Before setting access control of a REST API, you need to have a REST API set up in AlchemyJ. We will use the sample described in Define REST API as an example here. Please follow the sample and create the REST API first.
AlchemyJ uses LDAP as an authentication service to verify the user name and password. Therefore, to use the AlchemyJ security feature, you would need to prepare some testing account in an LDAP server (for example, in Microsoft Active Directory).
Moreover, we need a table to store user account status and another table to define the authority a user has. Please create table t_sys_user and t_sys_authorities in your database before proceeding.
Example 1 - Session-based security
In this example, we will set up session based security. Users can log in by submitting a user name and a password. If the LDAP verifies that the password is correct, the user id will be stored in the server session. For subsequent requests, the system will be able to get the logged in user id from the server session.
To enable the login service, REST API Login Service Worksheet is needed. To enable authority based access control, the REST API User Details Service Worksheet is needed. To control endpoint access, the REST API Endpoint Security Worksheet is needed. Use the Add Definition menu to add them to your workbook.
Go to the REST API Worksheet.
Configure the available data source. If there are some database operations of your application, the security service can share the data source with the API to use a single database for API functions and security service. If you want to use a separated database for security service or there is no database operations of the API, then you need to define an additional data source for them. In this case, we define an additional data source secondary for security service.
Fill in the LDAP server information. The LDAP server will be used for user id and password verification.
Go to the REST API Login Service Worksheet, just leave the Basic Settings keeps default values.
Next, define the LDAP connection to be used. Set it to primary as defined in step 4. As well as the LDAP User-Dn Replacement Holder
To make it simple, in this case the logout service is disabled.
Go to the REST API User Details Service Worksheet to configure how to retrieve the user detailed information, such as the account state (normal, locked, expired, etc.) and authorities (what rights have been granted to the user).
Go to REST API Endpoint Security Worksheet to define Endpoint access control.
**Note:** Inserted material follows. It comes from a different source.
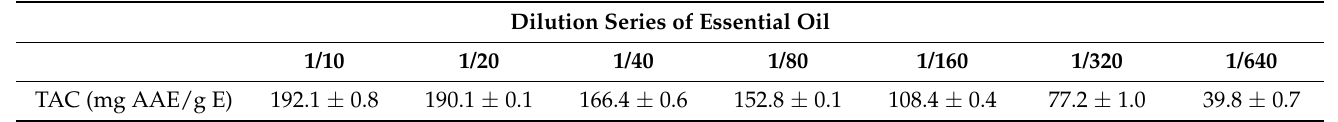
Table 4. Disc diffusion test for essential oil from D. viscosa (EOD), performed on six pathogenic strains and using antibiotics for comparison. Inhibition zone diameter in mm. Results are expressed as mean ± SD.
That is, which user and with which authorities can access an endpoint. There are different ways to store these configurations. It can be defined in Excel (static access control) or in a database table (external access control). To keep this example simple, we will use the Static approach. That means End Point URL authentication rules are defined in the Excel file. To change the rules, you will have to change the definition in Excel and re-build the project.
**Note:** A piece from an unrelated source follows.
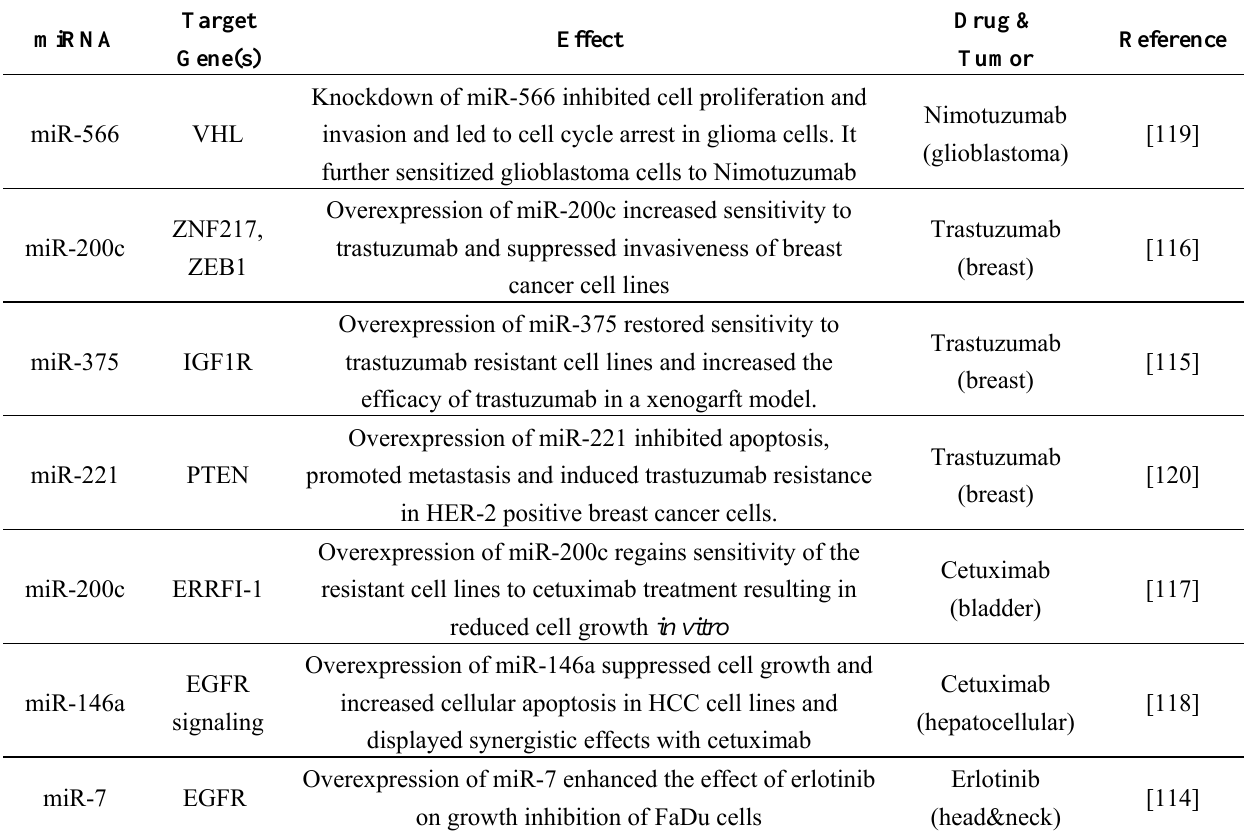
Table 1. miRNAs modulating the efficacy of monoclonal antibodies targeting receptor tyrosine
To configure all URLs to be accessed after authentication (logged in). You can customize the controls by the HTTP Method. In this case, we apply the control for all methods.
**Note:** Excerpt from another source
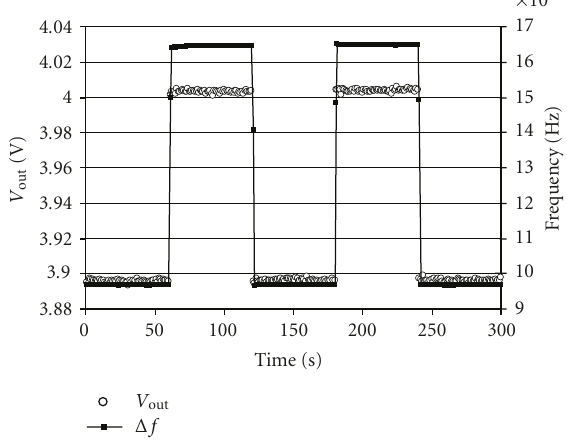
Figure 5: V out from bu ff er stage versus frequency shift for Δ V out = 107 . 6 mV.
Build the project, start up server and try to test on Postman.
Try to access before logging in. As you can see, access has been denied.
This time, log in by accessing the login endpoint first. Then call sayHello again. The proper result is returned.
Now, let us change the Access Operator to Has any authorities and add admin to Authority List. This means that only users with admin authority shall be allowed to access the endpoint that matches the URL Pattern. In our database, only the user "peter" has such authority. Change the setting from REST API Endpoint Security Worksheet then re-build the project and test it.
Now, if we use user "john" to login and then open the URL, access is denied as john does not have admin authority.
This time round if we log in as "peter", access is granted.
If we change the state of peter from 0(normal) to 1(expired) and log in again, peter will not be able to log in as his user status is expired.
Example 2 - JWT security
For example 1, we have set up a user password token authentication. In this example, we will modify the setting so that it generates a JSON Web Token and uses it for authentication. This approach is often used in REST API as REST API should be stateless.
- Go to REST API Login Service Worksheet, change User information store type to JSON web token (JWT). This tells AlchemyJ that after the LDAP server has confirmed the user id and password are correct, a JWT token will be generated and returned.
We need to define how our API will validate a JWT token. To do that, add one more worksheet REST API Token Authorization Worksheet. This means our API will look for a JWT in requests and the JWT shall contain a user id.
- Re-build and run the project.
Call the sayHello API before log-in. The request will be denied.
Next, log in by calling the login endpoint. You will find that there is a JWT token in the response headers. The key is the Authorization value. Please copy the token for the coming request.
Try to access the sayHello endpoint again by including the received JWT in header Authorization and the request should be granted. Please note that the expiration time of the JWT token is 100 seconds by default. You should send the request before that. You can change the Expiration time to the desired value.